SOURCE:

## START

# Help with an electrostatics problem

abhishek99087
question: A positive charge exists in free space.Now, the charge is enclosed by a spherical shell of finite thickness.What effect does it have on the field lines emanating from the charge.

answer:The field lines emanate outwards from the charge till they reach the inner surface of the shell after which they continue from the outer surface. The field lines do not exist over the thickness of the shell.

query:Why should the field lines not exist over the thickness of the shell?

Gold Member
If the shell is a conducting sphere:
(1) electrons move within the conductor to the inner surface so as to cancel the enclosed positive charge.
Every field line has been terminated.
(2) the electrons that moved to the inner surface left a net positive charge at the outer surface. These will be evenly spaced (because electrons move so as to minimize local charges).
This creates new field lines (to infinity) that are spherically symmetrical ... even if the original positive charge was not.

And there are no field lines inside the conducting shell.

## END

[Dataset records]
## START

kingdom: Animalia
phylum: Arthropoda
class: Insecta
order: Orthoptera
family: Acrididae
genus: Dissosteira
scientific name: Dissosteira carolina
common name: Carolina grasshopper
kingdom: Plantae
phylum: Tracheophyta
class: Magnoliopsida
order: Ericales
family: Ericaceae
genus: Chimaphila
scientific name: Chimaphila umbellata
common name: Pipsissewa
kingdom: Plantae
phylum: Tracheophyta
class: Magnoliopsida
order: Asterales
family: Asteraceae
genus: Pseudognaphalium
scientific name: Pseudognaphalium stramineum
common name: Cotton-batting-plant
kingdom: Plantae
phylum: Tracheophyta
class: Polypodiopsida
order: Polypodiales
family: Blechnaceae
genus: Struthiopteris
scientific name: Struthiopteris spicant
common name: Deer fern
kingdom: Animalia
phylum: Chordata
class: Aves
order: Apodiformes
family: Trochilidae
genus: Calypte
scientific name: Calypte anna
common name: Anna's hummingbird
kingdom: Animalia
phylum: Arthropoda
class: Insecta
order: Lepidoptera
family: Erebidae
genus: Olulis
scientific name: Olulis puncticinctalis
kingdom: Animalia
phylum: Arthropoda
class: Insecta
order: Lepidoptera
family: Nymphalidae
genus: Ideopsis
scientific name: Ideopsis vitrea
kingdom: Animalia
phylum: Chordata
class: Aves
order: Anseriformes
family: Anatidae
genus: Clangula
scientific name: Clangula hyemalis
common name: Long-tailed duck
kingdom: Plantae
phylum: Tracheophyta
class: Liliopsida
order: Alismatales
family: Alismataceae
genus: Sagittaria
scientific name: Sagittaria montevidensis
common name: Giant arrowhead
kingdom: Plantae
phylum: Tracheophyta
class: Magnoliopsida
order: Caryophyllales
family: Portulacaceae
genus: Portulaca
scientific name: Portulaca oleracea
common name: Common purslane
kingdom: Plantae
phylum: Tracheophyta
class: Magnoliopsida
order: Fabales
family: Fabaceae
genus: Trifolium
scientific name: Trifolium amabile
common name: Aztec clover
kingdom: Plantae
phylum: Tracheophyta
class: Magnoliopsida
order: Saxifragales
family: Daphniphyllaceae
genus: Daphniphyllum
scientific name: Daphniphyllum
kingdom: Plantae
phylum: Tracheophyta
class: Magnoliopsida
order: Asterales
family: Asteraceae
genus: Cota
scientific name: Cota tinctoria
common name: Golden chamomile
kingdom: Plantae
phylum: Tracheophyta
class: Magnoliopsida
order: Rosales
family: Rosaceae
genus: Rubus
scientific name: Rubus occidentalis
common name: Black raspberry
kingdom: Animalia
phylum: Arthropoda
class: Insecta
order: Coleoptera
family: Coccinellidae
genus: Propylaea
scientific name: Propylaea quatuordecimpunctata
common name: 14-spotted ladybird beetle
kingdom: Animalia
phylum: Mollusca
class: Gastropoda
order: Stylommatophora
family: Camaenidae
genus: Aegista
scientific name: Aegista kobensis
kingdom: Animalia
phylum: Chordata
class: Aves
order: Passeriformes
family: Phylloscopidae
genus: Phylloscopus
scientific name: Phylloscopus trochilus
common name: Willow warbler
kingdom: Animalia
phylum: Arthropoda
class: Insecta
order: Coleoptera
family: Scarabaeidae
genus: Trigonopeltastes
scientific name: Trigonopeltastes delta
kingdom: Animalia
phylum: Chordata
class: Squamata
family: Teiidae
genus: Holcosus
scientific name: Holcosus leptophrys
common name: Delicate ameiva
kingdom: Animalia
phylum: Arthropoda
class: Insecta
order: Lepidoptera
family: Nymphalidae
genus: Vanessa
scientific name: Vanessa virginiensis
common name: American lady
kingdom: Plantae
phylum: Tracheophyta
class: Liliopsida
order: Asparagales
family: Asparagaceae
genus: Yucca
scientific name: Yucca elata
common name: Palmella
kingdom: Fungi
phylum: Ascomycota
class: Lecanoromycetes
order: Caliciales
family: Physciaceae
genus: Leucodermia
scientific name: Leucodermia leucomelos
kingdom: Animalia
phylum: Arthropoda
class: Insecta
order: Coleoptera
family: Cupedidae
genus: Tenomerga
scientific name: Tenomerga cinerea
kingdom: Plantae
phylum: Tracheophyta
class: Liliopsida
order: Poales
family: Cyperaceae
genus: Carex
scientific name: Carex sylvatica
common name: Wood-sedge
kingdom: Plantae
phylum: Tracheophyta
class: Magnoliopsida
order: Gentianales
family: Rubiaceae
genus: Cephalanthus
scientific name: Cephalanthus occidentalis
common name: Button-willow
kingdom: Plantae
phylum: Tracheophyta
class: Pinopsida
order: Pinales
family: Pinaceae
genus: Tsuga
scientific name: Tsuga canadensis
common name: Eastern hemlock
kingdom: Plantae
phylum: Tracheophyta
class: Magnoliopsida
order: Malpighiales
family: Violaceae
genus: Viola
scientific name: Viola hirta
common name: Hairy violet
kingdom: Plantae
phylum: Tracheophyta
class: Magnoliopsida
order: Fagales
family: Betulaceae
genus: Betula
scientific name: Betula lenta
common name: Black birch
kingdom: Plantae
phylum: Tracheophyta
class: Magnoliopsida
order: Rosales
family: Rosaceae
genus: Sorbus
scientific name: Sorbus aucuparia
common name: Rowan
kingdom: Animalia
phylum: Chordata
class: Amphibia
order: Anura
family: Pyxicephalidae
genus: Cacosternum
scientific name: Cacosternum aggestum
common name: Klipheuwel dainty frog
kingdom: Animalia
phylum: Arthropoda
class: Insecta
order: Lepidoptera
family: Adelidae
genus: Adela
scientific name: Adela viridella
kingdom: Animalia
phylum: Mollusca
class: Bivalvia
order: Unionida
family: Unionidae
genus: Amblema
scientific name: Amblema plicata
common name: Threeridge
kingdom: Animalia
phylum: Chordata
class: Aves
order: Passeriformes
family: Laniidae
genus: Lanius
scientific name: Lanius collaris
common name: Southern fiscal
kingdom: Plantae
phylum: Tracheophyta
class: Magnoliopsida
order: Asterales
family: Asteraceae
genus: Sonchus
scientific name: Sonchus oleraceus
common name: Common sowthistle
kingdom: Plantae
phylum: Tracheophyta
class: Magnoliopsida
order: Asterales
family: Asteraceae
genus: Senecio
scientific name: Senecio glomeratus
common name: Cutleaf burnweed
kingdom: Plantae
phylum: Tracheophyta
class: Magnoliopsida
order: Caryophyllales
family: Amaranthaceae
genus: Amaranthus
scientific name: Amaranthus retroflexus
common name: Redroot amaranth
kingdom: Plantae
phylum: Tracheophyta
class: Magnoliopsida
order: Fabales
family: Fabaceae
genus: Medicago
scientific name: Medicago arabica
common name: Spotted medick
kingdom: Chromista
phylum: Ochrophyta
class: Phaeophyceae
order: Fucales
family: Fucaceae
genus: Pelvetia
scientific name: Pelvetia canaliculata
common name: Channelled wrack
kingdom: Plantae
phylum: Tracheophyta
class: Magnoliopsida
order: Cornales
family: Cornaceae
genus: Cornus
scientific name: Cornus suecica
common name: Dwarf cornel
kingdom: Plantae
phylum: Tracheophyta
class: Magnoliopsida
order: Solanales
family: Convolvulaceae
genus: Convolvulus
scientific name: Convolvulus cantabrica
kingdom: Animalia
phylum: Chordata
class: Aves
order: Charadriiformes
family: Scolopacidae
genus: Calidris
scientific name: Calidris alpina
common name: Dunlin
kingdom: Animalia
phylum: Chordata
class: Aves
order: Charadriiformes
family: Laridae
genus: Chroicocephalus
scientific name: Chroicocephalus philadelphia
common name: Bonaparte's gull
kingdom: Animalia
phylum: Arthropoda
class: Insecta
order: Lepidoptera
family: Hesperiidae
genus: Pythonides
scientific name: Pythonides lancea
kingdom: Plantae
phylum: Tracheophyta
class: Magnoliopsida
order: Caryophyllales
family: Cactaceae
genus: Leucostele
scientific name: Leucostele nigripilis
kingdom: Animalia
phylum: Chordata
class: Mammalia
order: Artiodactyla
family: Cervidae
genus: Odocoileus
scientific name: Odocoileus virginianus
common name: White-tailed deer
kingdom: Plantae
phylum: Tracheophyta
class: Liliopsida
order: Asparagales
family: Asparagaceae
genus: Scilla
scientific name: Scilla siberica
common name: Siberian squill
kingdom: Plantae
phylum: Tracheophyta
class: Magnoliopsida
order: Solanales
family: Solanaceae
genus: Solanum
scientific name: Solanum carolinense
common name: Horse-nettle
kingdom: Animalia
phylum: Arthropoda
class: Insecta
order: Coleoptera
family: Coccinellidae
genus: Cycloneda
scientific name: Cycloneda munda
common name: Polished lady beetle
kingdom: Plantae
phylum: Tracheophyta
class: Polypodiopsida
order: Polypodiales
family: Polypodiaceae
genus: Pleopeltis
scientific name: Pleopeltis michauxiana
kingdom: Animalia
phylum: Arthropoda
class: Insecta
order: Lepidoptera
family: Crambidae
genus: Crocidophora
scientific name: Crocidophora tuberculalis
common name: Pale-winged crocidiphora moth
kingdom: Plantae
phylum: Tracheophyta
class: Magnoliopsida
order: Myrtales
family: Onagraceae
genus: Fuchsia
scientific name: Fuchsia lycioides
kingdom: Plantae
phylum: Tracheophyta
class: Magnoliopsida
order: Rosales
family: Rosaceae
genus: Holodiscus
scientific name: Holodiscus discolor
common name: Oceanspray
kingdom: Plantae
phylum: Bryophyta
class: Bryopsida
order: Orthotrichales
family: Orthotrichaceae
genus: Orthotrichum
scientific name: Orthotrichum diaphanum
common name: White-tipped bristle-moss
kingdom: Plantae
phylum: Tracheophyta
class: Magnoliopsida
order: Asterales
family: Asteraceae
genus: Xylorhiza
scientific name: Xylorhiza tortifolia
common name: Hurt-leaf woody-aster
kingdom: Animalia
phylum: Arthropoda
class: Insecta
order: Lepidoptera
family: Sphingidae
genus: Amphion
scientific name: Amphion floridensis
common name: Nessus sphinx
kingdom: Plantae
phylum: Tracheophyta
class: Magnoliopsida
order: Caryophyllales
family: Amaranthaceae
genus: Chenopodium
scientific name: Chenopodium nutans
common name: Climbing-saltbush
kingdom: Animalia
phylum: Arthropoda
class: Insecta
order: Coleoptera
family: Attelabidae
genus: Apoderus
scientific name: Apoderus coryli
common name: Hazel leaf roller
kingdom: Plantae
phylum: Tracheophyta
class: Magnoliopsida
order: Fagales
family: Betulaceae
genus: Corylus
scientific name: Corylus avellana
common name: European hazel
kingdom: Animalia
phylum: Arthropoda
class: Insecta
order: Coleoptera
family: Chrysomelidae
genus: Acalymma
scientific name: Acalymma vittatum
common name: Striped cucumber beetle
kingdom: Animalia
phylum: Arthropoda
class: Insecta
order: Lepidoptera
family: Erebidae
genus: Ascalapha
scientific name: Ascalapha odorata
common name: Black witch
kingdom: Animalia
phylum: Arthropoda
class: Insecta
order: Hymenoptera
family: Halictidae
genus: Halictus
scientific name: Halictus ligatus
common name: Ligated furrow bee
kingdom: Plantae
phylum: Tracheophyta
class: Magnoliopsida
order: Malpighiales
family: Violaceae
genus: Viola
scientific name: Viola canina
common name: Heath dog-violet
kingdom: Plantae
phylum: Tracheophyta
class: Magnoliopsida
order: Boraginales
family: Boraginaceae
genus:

## END

YOUR INSTRUCTIONS:
From the electrostatics thread, answer each item on its own line, numbered to match:
1. After the field lines reach the inner surface of the shell, from which surface do they continue?
2. In a conducting shell, to which surface do the electrons move?
3. How are the new field lines that run to infinity described in terms of symmetry?

OUTPUT FOR THIS TASK:
1. The outer surface.
2. The inner surface.
3. They are spherically symmetrical.